Information supplied:
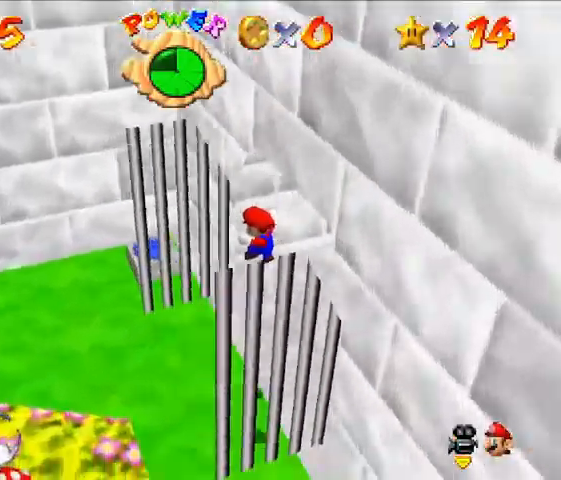
{"buttons": [], "left_stick": "up", "events": [[167, "left_stick", "up-right"], [367, "left_stick", "up"]]}
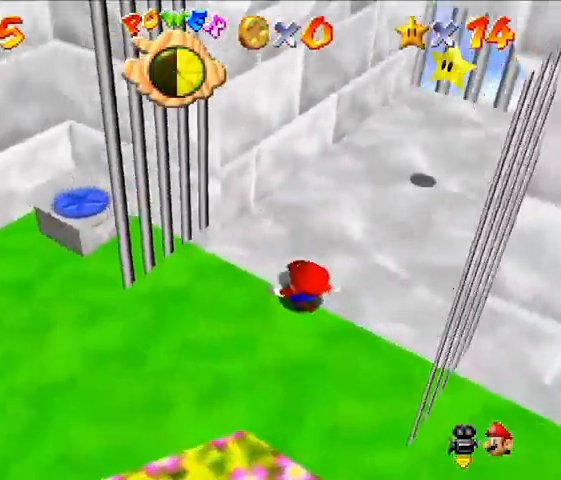
{"buttons": [], "left_stick": "up", "events": []}
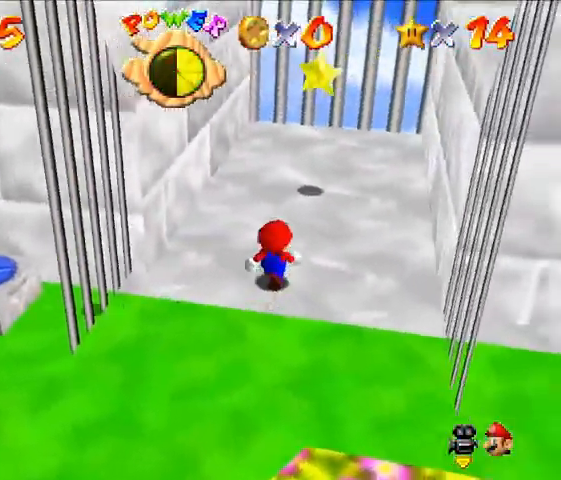
{"buttons": [], "left_stick": "up", "events": []}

Instructions for the task: Pictures aside, reproduce all of the data exactly.

Exercise response:
{"buttons": [], "left_stick": "up", "events": [[167, "left_stick", "up-right"], [367, "left_stick", "up"]]}
{"buttons": [], "left_stick": "up", "events": []}
{"buttons": [], "left_stick": "up", "events": []}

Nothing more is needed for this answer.